The look, feel, sound and lite weight of aluminum is a treat. Personally I like to see minimal builds without the decks, flooring and lockers. Throw a sheet of 1/4 inch ply down and cover it with Home Depot outdoor carpet and call it good. That is all I did it for years. If cut to fit right I don't even screw the floor down. It sags or flexes to contour the bottom like it has been steam bent. It made cleaning and drying a breeze. Lite is fast plus it lets you haul more fish or fatter chicks.


----------



## slizzy (May 1, 2017)

Johnny said:


> even marine grade plywood must be properly sealed and waterproofed.
> 
> for the amount that we use in our boats, the exterior grade A/B plywood
> will serve you just as well (and cheaper) when it is "properly" preserved
> ...




cheers, thanks for the help! much appreciated


----------



## slizzy (May 1, 2017)

richg99 said:


> I have a bit of experience with Coroplast (think real estate/political signs).
> 
> If you want to paint it or glue it, you "flash" it first with a propane torch. The blue flame that results seems to remove the final finish that makes it not adhere well anything.
> 
> ...



cheers,

I think I will be going with exterior plywood and treat it myself. 1/2" or 3/8" not sure...


----------



## slizzy (May 1, 2017)

RavenBC said:


> slizzy said:
> 
> 
> > RavenBC said:
> ...




cheers thanks!


----------



## slizzy (May 1, 2017)

are those for a removable floor option?


----------



## stinkfoot (May 1, 2017)

Several people on one of my local fishing forums have done this(one of the admins is a sign guy who can get 10mmm Coroplast at cost.) Once you put flotation foam down, Coroplast over top and then a nice foam floor over that reports are very solid and light. I am thinking of doing it in my 14 foot jet jon to save about a person's worth of 3/4 inch marine ply.... Downside is it doesn't glue well I have heard. LOL just saw Raven BC from this forum had already posted the build thread.


----------



## stinkfoot (May 1, 2017)

slizzy said:


> are those for a removable floor option?


 No, it is for weight management. Plywood is heavy.


----------



## slizzy (May 2, 2017)

its seems the majority of people using coroplast over plywood are not removing the panels often for a cartopped boat... i wonder if the coroplast would hold up to abuse from moving / storing/ being in bd of truck with gear on top


----------



## RavenBC (May 2, 2017)

Hey Stinkfoot, I am waiting till May 9 (end of our provincial election) then will have all the chloroplast I will ever need For the floor of my new to me 12ft tinny.
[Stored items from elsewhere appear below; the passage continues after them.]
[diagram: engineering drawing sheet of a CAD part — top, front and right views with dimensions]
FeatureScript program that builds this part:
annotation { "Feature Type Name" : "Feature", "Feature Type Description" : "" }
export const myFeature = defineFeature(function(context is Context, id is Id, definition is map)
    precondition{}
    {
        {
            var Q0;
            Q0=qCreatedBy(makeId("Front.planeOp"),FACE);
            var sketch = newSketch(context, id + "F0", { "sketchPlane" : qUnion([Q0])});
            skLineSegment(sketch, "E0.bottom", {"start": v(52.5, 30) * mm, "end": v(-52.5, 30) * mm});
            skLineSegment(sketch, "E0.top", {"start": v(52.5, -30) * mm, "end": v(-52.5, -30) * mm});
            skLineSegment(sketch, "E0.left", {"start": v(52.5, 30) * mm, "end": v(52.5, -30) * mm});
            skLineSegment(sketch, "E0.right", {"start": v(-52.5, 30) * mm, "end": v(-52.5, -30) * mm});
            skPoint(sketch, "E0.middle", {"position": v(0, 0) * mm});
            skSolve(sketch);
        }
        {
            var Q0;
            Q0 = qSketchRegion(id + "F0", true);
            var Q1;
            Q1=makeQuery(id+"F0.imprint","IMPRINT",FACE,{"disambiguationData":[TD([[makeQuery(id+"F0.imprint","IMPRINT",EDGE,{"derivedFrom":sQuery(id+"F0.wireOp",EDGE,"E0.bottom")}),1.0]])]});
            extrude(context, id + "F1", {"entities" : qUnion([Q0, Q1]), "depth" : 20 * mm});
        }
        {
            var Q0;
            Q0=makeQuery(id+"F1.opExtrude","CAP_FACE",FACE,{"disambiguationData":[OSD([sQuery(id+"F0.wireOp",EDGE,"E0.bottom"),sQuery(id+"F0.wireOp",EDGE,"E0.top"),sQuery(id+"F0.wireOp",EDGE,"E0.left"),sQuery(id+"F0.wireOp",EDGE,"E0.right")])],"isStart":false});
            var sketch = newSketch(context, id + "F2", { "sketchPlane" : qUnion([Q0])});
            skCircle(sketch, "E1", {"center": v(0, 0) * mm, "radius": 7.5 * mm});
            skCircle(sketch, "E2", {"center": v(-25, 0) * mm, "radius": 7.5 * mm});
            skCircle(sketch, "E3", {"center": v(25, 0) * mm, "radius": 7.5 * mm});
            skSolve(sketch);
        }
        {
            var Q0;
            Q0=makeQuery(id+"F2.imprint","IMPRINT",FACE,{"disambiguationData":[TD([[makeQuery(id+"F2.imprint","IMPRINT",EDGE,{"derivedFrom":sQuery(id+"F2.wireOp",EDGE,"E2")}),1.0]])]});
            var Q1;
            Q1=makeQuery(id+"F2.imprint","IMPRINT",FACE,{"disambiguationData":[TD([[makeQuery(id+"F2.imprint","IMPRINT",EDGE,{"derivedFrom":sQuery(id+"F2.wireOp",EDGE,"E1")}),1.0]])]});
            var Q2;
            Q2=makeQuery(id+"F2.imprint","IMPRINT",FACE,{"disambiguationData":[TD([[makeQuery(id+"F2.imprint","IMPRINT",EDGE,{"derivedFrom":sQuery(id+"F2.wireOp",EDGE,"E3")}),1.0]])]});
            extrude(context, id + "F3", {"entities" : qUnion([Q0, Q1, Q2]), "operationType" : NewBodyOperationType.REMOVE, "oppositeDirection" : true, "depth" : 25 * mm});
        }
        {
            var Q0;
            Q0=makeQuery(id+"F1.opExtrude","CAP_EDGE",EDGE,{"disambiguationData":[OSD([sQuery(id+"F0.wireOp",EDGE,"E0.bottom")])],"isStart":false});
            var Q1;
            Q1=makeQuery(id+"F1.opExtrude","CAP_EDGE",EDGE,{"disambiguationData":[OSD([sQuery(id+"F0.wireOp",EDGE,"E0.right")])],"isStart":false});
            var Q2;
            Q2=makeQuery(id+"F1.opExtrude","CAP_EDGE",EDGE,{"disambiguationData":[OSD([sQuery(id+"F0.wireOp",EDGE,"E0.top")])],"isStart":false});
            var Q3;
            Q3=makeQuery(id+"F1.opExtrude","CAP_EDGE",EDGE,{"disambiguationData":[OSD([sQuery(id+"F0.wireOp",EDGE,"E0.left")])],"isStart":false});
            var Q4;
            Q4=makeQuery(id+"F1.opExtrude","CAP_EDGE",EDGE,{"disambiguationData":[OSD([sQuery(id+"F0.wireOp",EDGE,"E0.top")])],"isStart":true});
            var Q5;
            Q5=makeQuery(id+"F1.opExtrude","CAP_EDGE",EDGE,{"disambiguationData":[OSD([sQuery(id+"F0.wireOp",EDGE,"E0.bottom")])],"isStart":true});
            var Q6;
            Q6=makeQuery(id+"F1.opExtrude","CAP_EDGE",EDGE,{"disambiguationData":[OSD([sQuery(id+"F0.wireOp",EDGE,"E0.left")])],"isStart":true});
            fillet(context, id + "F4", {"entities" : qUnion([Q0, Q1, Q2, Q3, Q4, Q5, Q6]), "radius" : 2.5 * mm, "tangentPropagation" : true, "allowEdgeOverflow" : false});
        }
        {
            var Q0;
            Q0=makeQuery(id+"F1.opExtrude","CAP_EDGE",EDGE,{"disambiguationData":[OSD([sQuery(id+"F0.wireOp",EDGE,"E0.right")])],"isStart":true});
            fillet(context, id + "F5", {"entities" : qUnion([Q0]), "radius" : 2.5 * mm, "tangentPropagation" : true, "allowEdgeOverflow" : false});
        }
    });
Sent from my SM-G920W8 using Tapatalk


----------



## stinkfoot (May 2, 2017)

RavenBC said:


> Hey Stinkfoot, I am waiting till May 9 (end of our provincial election) then will have all the chloroplast I will ever need For the floor of my new to me 12ft tinny.
> 
> Sent from my SM-G920W8 using Tapatalk


LMAO Raven! Don't think it is 10 mm though. I am arrgh! on the FlyBC board.


----------